<<<<

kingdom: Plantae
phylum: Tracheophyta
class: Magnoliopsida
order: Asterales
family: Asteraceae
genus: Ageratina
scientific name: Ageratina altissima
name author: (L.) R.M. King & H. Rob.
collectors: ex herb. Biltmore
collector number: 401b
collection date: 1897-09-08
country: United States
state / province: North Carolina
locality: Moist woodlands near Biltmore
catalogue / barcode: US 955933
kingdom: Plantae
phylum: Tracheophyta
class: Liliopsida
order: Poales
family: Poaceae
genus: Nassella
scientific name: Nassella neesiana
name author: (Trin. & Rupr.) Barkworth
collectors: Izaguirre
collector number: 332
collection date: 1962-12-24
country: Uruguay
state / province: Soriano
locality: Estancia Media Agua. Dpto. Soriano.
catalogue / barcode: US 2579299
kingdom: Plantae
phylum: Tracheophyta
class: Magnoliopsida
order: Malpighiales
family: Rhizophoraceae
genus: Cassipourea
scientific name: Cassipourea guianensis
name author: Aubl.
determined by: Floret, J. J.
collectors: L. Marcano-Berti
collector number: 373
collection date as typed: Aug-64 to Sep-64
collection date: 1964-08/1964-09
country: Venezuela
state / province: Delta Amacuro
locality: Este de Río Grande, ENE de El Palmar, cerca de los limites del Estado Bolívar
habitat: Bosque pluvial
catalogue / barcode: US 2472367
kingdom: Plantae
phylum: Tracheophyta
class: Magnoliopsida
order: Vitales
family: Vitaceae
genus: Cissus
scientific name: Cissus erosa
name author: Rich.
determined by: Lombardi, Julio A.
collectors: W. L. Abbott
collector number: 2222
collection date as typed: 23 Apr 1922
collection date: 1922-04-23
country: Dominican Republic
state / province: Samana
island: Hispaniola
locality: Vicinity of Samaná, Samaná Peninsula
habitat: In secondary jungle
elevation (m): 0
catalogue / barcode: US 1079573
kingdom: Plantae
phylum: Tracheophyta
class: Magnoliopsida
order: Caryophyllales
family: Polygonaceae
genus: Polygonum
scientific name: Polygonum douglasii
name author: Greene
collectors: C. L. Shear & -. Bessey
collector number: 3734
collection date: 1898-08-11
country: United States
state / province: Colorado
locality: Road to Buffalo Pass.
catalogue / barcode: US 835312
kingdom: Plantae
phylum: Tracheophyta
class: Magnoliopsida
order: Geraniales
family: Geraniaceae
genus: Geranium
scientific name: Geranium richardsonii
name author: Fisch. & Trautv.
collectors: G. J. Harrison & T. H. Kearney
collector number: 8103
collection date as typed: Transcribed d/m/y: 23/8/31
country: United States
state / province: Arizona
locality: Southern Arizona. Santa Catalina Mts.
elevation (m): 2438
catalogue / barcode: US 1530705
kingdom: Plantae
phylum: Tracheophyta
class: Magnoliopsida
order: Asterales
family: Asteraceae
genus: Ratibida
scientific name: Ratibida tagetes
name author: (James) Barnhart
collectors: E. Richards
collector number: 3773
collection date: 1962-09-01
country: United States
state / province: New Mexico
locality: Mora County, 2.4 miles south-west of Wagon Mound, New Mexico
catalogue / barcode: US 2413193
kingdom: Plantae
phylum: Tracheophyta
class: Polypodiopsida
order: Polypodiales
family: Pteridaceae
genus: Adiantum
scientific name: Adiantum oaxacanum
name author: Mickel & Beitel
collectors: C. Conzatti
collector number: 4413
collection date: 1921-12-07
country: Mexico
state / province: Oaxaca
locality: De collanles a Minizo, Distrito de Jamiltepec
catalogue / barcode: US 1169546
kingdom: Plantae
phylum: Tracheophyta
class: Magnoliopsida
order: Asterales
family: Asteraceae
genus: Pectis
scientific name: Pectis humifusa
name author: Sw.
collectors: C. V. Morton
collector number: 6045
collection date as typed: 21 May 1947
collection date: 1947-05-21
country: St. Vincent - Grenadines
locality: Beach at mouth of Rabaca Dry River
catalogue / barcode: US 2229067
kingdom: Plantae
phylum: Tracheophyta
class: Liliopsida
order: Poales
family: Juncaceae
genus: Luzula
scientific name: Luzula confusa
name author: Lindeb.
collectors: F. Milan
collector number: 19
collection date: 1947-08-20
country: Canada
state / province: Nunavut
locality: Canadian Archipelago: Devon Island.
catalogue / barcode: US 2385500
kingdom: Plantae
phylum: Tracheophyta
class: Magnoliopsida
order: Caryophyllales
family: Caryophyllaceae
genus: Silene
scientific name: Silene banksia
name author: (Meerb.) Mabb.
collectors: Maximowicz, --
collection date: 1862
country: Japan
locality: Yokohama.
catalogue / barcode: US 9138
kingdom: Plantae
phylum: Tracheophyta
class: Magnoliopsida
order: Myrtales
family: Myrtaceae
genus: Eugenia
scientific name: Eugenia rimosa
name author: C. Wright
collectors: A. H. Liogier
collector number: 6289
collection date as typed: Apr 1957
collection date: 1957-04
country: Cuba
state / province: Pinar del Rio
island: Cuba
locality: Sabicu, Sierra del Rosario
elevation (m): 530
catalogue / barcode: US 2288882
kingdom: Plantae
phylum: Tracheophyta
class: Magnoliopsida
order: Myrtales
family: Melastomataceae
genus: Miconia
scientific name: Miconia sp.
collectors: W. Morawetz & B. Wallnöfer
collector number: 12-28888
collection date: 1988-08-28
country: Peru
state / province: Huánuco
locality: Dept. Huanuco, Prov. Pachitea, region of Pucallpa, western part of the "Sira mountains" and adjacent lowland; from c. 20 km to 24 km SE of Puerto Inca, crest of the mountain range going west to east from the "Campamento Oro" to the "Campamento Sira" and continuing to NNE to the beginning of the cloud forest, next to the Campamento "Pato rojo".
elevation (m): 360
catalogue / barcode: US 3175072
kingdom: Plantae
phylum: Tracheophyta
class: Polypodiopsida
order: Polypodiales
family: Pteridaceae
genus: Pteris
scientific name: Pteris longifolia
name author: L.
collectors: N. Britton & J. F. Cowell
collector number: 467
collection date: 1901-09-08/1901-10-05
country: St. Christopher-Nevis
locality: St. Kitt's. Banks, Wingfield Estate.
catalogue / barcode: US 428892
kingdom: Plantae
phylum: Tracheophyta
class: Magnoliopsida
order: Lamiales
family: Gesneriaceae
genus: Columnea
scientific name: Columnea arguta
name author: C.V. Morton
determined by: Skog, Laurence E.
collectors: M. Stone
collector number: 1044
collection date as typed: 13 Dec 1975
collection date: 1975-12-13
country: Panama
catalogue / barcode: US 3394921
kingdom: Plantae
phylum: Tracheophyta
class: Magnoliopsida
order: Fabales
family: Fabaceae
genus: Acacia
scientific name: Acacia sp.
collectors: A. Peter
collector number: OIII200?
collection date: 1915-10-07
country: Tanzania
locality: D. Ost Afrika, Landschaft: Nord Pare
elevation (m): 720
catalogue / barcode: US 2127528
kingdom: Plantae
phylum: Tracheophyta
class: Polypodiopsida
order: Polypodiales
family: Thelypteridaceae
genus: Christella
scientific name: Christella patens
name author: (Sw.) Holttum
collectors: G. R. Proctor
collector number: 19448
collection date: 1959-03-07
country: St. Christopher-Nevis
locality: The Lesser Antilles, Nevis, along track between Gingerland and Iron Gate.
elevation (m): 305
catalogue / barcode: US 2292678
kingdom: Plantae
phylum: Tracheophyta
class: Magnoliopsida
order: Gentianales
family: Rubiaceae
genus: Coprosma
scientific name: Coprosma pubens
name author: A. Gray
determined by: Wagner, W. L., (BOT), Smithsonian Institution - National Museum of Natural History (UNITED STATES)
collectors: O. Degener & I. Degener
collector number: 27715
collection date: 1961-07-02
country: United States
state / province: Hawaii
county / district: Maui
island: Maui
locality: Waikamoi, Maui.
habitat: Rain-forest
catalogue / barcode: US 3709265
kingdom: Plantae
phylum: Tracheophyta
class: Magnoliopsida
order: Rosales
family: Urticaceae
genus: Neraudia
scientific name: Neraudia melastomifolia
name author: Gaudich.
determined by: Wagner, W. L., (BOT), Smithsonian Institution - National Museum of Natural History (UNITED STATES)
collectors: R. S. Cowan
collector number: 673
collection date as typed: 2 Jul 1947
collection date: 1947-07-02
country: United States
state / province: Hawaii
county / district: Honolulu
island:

>>>>

> **TASK DETAILS**:
Give back, word for word, the stretch of the listing from its very first line through the line that contains "locality: Road to Buffalo Pass.".

> **SOLUTION TO THE EXERCISE**:
kingdom: Plantae
phylum: Tracheophyta
class: Magnoliopsida
order: Asterales
family: Asteraceae
genus: Ageratina
scientific name: Ageratina altissima
name author: (L.) R.M. King & H. Rob.
collectors: ex herb. Biltmore
collector number: 401b
collection date: 1897-09-08
country: United States
state / province: North Carolina
locality: Moist woodlands near Biltmore
catalogue / barcode: US 955933
kingdom: Plantae
phylum: Tracheophyta
class: Liliopsida
order: Poales
family: Poaceae
genus: Nassella
scientific name: Nassella neesiana
name author: (Trin. & Rupr.) Barkworth
collectors: Izaguirre
collector number: 332
collection date: 1962-12-24
country: Uruguay
state / province: Soriano
locality: Estancia Media Agua. Dpto. Soriano.
catalogue / barcode: US 2579299
kingdom: Plantae
phylum: Tracheophyta
class: Magnoliopsida
order: Malpighiales
family: Rhizophoraceae
genus: Cassipourea
scientific name: Cassipourea guianensis
name author: Aubl.
determined by: Floret, J. J.
collectors: L. Marcano-Berti
collector number: 373
collection date as typed: Aug-64 to Sep-64
collection date: 1964-08/1964-09
country: Venezuela
state / province: Delta Amacuro
locality: Este de Río Grande, ENE de El Palmar, cerca de los limites del Estado Bolívar
habitat: Bosque pluvial
catalogue / barcode: US 2472367
kingdom: Plantae
phylum: Tracheophyta
class: Magnoliopsida
order: Vitales
family: Vitaceae
genus: Cissus
scientific name: Cissus erosa
name author: Rich.
determined by: Lombardi, Julio A.
collectors: W. L. Abbott
collector number: 2222
collection date as typed: 23 Apr 1922
collection date: 1922-04-23
country: Dominican Republic
state / province: Samana
island: Hispaniola
locality: Vicinity of Samaná, Samaná Peninsula
habitat: In secondary jungle
elevation (m): 0
catalogue / barcode: US 1079573
kingdom: Plantae
phylum: Tracheophyta
class: Magnoliopsida
order: Caryophyllales
family: Polygonaceae
genus: Polygonum
scientific name: Polygonum douglasii
name author: Greene
collectors: C. L. Shear & -. Bessey
collector number: 3734
collection date: 1898-08-11
country: United States
state / province: Colorado
locality: Road to Buffalo Pass.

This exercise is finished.